Photographer Wing Young Huie’s empowering public art

Paul Smirl

 

Wing Young Huie reacts to what he sees. As artist, photographer, documentarian and community member, he is a vital part of the modern American story. The only one in his family to be born outside of China, the University of Minnesota school of journalism grad grew up in Duluth, Minn., where he was frequently an outsider. Today, he uses his self-taught photography skills to unveil the lives of other outsiders, capturing the diversity of urban life in the Twin Cities, the silenced trials of immigrant workers in California and the complexities of being Asian across America.

Huie has served as a visiting artist at Lawrence for the past week and was able to present his work on Monday, April 23, to an audience in the Wriston Auditorium. Insightful, yet informal, Huie created an atmosphere of discussion that invited audience members to ask questions and engage in dialogue with himself and his photographs.

Focused less on the artfulness of his pieces and more on the critical questions they pose, Huie spoke on his work from a documentary perspective. Moreover, while many of Huie’s photographs are marked by striking juxtapositions — an image of an elderly white man in a wheel chair next to a black baby in a stroller comes to mind — none of his images are pre-visualized.
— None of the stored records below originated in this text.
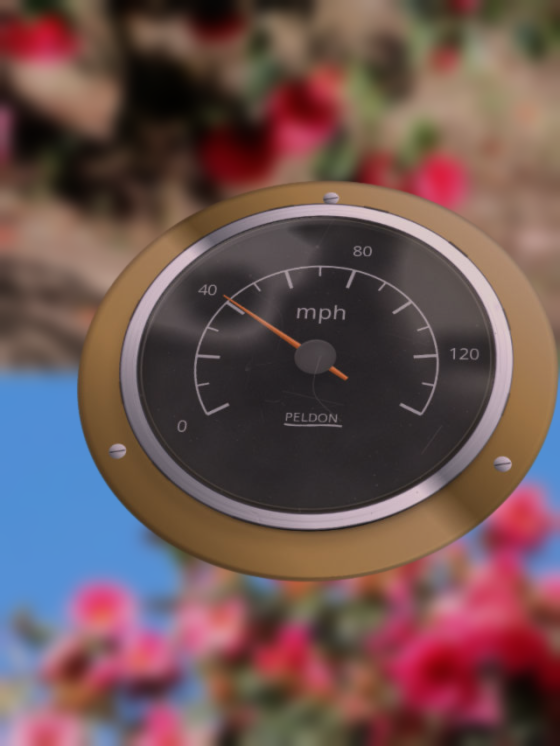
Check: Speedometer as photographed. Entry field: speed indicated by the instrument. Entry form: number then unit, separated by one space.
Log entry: 40 mph
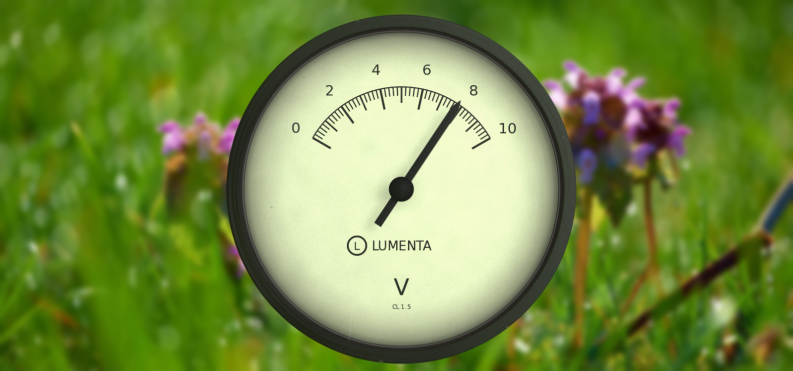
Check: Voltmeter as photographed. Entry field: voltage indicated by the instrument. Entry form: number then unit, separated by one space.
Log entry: 7.8 V
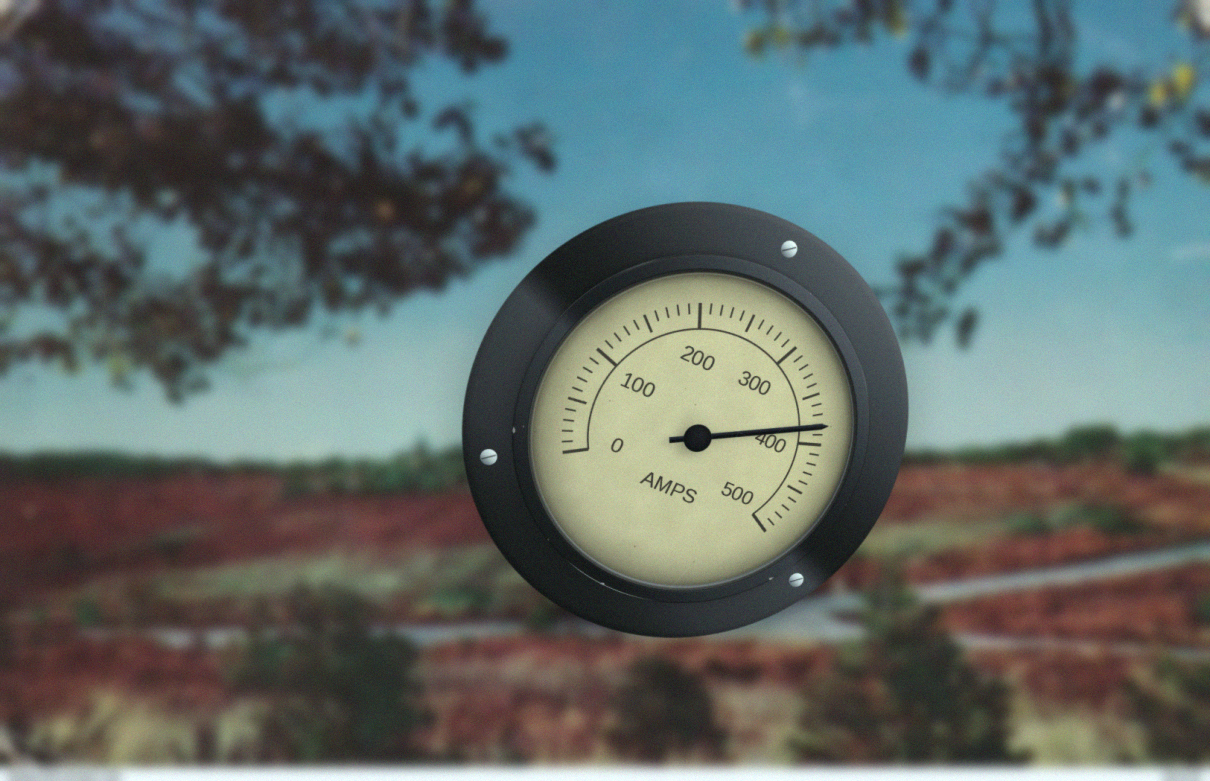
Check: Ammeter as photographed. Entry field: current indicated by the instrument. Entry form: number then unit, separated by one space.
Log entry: 380 A
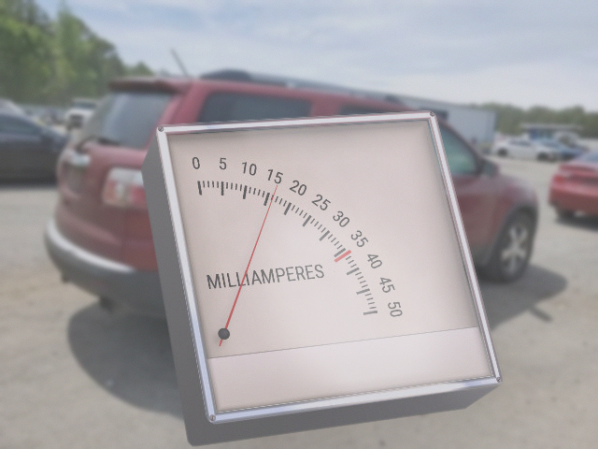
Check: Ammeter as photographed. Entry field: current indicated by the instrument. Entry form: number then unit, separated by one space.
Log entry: 16 mA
Huie instead uses of the camera as an “accidental medium,” continuously snapping photos of his surroundings rather than constructing portraits.
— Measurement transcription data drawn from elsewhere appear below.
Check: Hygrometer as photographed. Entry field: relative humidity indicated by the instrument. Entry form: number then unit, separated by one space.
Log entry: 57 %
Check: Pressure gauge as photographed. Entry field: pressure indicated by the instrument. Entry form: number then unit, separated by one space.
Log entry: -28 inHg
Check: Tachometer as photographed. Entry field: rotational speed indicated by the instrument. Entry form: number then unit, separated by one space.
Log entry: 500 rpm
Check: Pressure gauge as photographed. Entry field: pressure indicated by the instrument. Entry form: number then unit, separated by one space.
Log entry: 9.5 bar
Similarly, Huie goes against the norm of photography being a window to the real world, considering his work to be mirrors which transform depending on the viewer. Comparing photography to writing, Huie is not clearly spelling out a story, but rather “putting together a suggestion of a sentence.”

Furthermore, much of Huie’s fame has stemmed from the role of the viewer in his work. As an photographer who specializes in unearthing images that are rarely seen in the public or art spheres, Huie has been able to not only document minority groups, but additionally engage them in the viewing process.

Exemplary of this idea was Huie’s series, “Frogtown: Photographs and Conversations in An Urban Neighborhood,” for which he created an outdoor installation in the same St. Paul neighborhood which he had been photographing for two years. Consequently, a diverse population, often removed from popular media, was able to celebrate their community by observing scenes from their own lives.

Huie’s ongoing “We are the Other” series has additionally given a voice to the silenced, as he poses questions to everyday people and allows them to respond on small chalkboards. Huie photographs the person and their reply, letting the subject of his piece contribute to a greater conversation in their community.

Engaging on multiple levels, Huie’s work brings seemingly opposite people together, creating an expansive dialogue that reaches from art gallery to sketchy food store, the corner coffee shop to upscale shopping district. Yet, in the end, one chalked response at a bus stop on 38th and Chicago in South Minneapolis explains Huie’s work better than anything else: Equality for the Undocumented.